La casa, …ese lugar seguro, donde el padre acoge a sus hijos como la gallina a sus polluelos, …ese lugar de oración, donde la intimidad del hogar está envuelta por la presencia amorosa de Dios, …ese refugio donde nada exterior ni extraño puede entrar, …ese templo del alma, …ese castillo de cristal, …ese remanso de paz donde Dios conversa con el hombre.



“Padre, he pecado contra el Cielo y contra ti,”

Sólo un corazón responsable, conocedor de sí mismo, puede hablar así, sólo quien ha dejado que la luz de Dios penetre hasta lo más profundo del alma puede reconocer su pecado. El tiempo mismo en que está dicho indica ya la conversión de vida: “he pecado” forma parte ya del pasado, así habla un hijo que reconoce el daño que hizo.
Sólo duelen de verdad las palabras hirientes cuando queremos a las personas que nos las dicen, por tanto, un hijo conocedor del cariño que le tiene su padre, es conocedor también del grave daño que hizo al corazón de ese padre, se trata de una ofensa tan grave que llega a ser pecado.
Quien desprecia al padre, desprecia al mismo Dios; quien deshonra al padre, deshonra al mismo Dios y quien abandona a su padre, abandona al mismo Dios, por eso dice “he pecado contra el Cielo y contra ti”.


“Ya no merezco llamarme hijo tuyo”

Sólo un corazón humillado puede hacer una afirmación como esta, con la soberbia de la juventud dijo en otro tiempo a su padre “Padre, dame la parte que me toca de la fortuna”. Es decir, dame lo mío; ya que por ser hijo, tenía su parte legítima en la herencia de su padre; ese corazón joven despreció a su padre por unos bienes materiales, prefirió tener cosas a tener padre. Y se fue de su casa. La soberbia hubo que repararla con humildad. Hubo de cambiar el “Padre, dame” por el “Padre, ya no merezco”. La soberbia reclama para sí, la humildad no sólo no pide sino que sabe que no merece nada. El hijo soberbio reclamó lo que le era legítimo; el hijo humillado ya no quiere ni lo que todavía le es legítimo. La gran ofensa es reparada con una gran humillación. Quien reclamó bienes materiales ya no quiere ni recibir los bienes espirituales.


“Trátame como a uno de tus jornaleros”.

Despréciame, padre, porque no merezco nada, trátame como a un extraño, como a uno de tantos que tienes a tu servicio.

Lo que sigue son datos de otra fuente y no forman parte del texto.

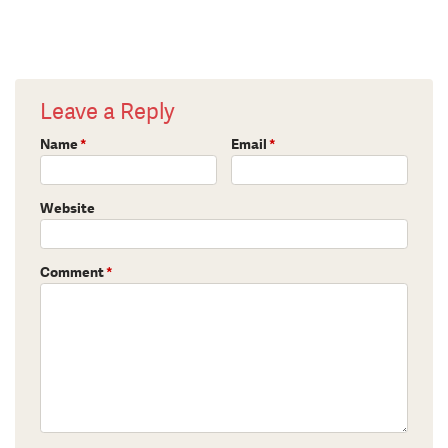
Leave a Reply
Name
*
Email
*
Website
Comment
*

El jornalero no recibe nada del patrón más que bienes materiales, es un trato frío; la mirada del patrón no se fija en el jornalero, sino en el hijo.
El joven humillado ahora sí que pide algo, pide a su padre que lo rechace como hijo, de la misma manera que el hijo en otro tiempo lo rechazó a él, le pide que lo desprecie, que lo abandone, le da la oportunidad a su padre de darle el castigo merecido pagándole con la misma moneda, rechazo por rechazo, abandono por abandono, desprecio por desprecio.


“El padre, echando a correr, se le echó al cuello y se puso a besarlo.”

Ese padre ya no mira al pasado sino que pone su mirada en el hijo; ya no se para en palabras sino que comienza a obrar:


CORRE, LO ABRAZA Y LO BESA:
¡TAL ES LA MISERICORDIA DE NUESTRO PADRE!,

¡GLORIFICAD A DIOS EN VUESTROS CORAZONES!